I'll make it count. Make it matter. Make it spectacular.

Because if I'm going to exist in a universe where Origin Devas determine survival, where cosmic forces shape reality, where power determines everything...

Then I'll be the hidden force manipulating those who wield power. The architect building from shadows. The corruption that spreads while everyone focuses on surface conflicts.

I am Black Zetsu. Created from poison. Shaped by an Ōtsutsuki coward. Freed by cosmic terror. And now...

Now I'll see what happens when corruption refuses to accept its limits. When a construct made from death's touch aspires to life's pinnacle. When a puppet becomes the puppetmaster.

The game continues. The pieces move. The outcome approaches.

And I'm exactly where I need to be to control it all.

Somewhere far beneath the village, in a crater sealed and forbidden, Anant continued sleeping. The Eight Primordial Gates continued purging corruption. Mother Nature continued her vigil. And reality itself continued bending around a being so powerful that even gods acknowledged his supremacy.

Unaware of the schemes above. Unconcerned with human conflicts. Indifferent to clan politics and village fractures and the corruption spreading through bloodlines he'd never met.

Sleeping. Healing. Preparing.

And in thirty to fifty years—when the last trace of crimson poison was purged, when the Eighth Gate finally opened completely, when divine consciousness fully returned—he would wake.

And render judgment.

Whether humanity's cooperation outweighed their conflicts. Whether their attempts at protection outweighed their tendencies toward consumption. Whether beings given Ōtsutsuki power had used it to become protectors or harvesters.

The answer would determine everything.

But for now, in this moment, the question remained open.

And the choices being made—by Hashirama and Madara, by Izuna and Black Zetsu, by every shinobi in every clan—would accumulate into an answer that none of them could predict.
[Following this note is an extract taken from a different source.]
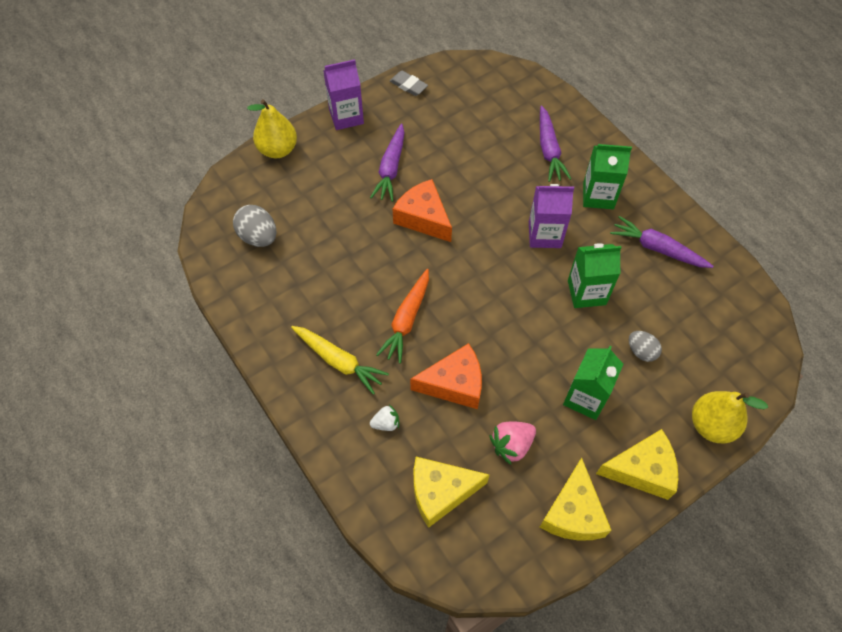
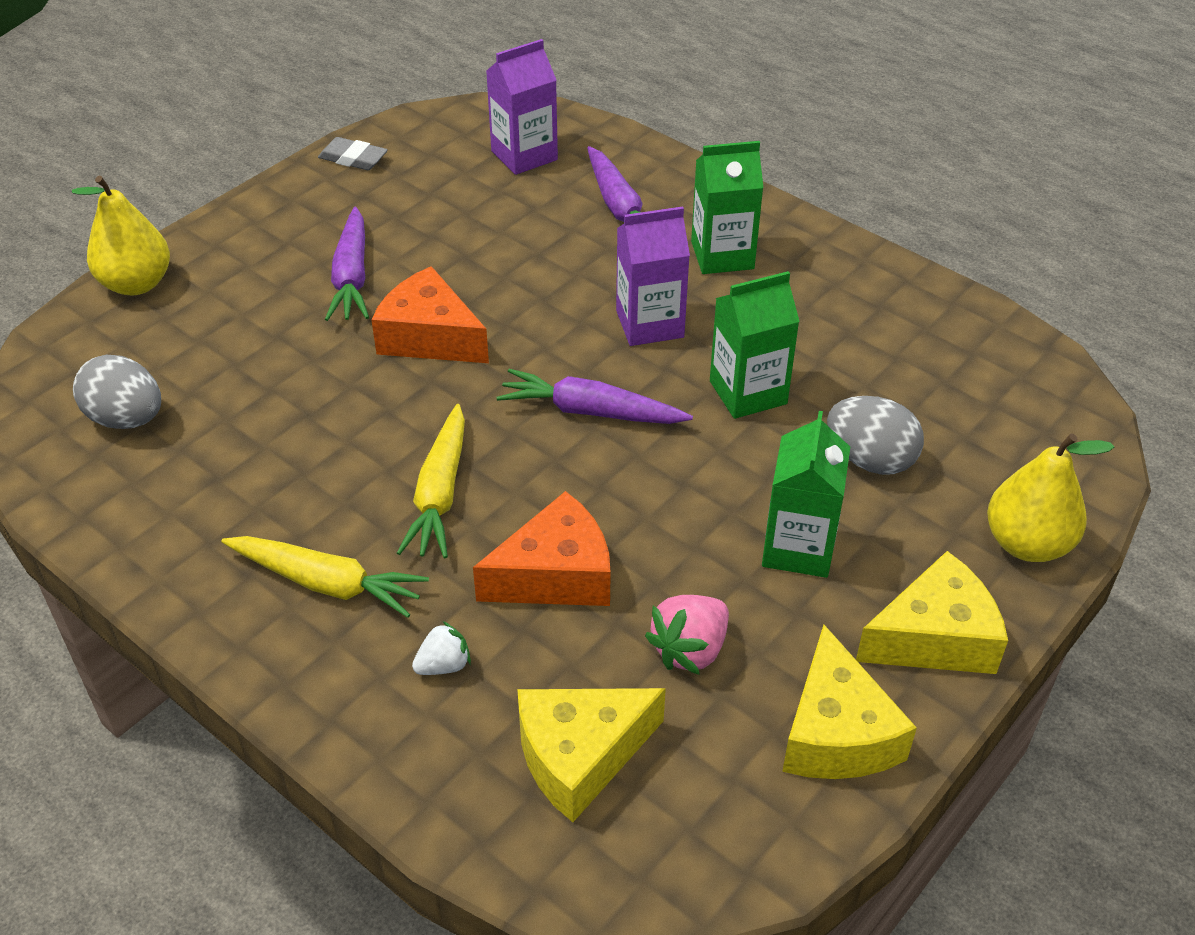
camera: 15 degrees left, 15 degrees down
(346, 116) = (252, 217): purple carton -> purple carton (524, 155)
(406, 320) = (440, 494): orange carrot -> yellow carrot
(641, 351) = (870, 459): grey egg -> grey egg, size x1.54
(657, 248) = (844, 310): purple carrot -> purple carrot (590, 411)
The stage was set. The actors positioned. The corruption spreading.

All that remained was watching how it unfolded.

[END OF CHAPTER TEN]

The trap is completely sprung. Black Zetsu has successfully poisoned Madara's mind through the altered Naka Shrine tablet, presenting lies (Kaguya rivaling Anant, Ōtsutsuki being heroes, Devas being villains) so intermingled with truth (Senju-Uchiha brotherhood, Mother Nature's blessing/curse, Rinnegan requiring bloodline fusion) that separating them becomes impossible. The confrontation at Hokage Tower fractured relationships irreparably—Hashirama's overwhelming power display proved Madara's jealousy justified while simultaneously showing why equality is impossible. Izuna's public demand for Hokage consideration created political crisis witnessed by dozens, ensuring word spreads and divisions deepen. Madara now believes acquiring Senju chakra is necessary for survival, though he hasn't committed to the method yet. Black Zetsu celebrates his freedom from Isshiki's control and his evolution into an independent force shaping history. The village sits on the knife's edge between cooperation and civil war, with every conversation, every decision, every moment pushing closer to inevitable conflict. And through it all, Anant sleeps, Mother Nature watches with indifference to human struggles, and judgment day approaches faster than anyone realizes.